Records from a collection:

- - - - -

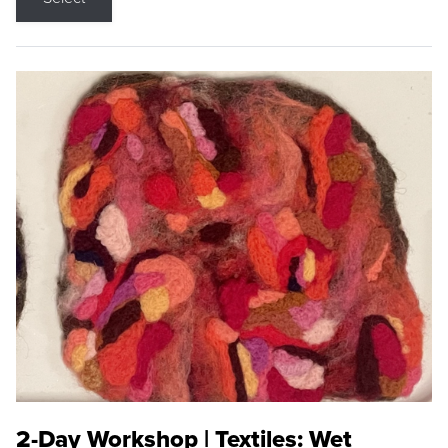
2-Day Workshop | Textiles: Wet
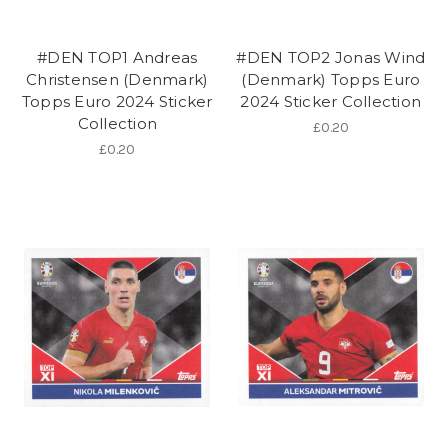
#DEN TOP1 Andreas
#DEN TOP2 Jonas Wind
Christensen (Denmark)
(Denmark) Topps Euro
Topps Euro 2024 Sticker
2024 Sticker Collection
Collection
£0.20
£0.20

- - - - -

## Work required
The answer should be the records above, unchanged, with the pictures omitted.

## Answer to this task
2-Day Workshop | Textiles: Wet
#DEN TOP1 Andreas
#DEN TOP2 Jonas Wind
Christensen (Denmark)
(Denmark) Topps Euro
Topps Euro 2024 Sticker
2024 Sticker Collection
Collection
£0.20
£0.20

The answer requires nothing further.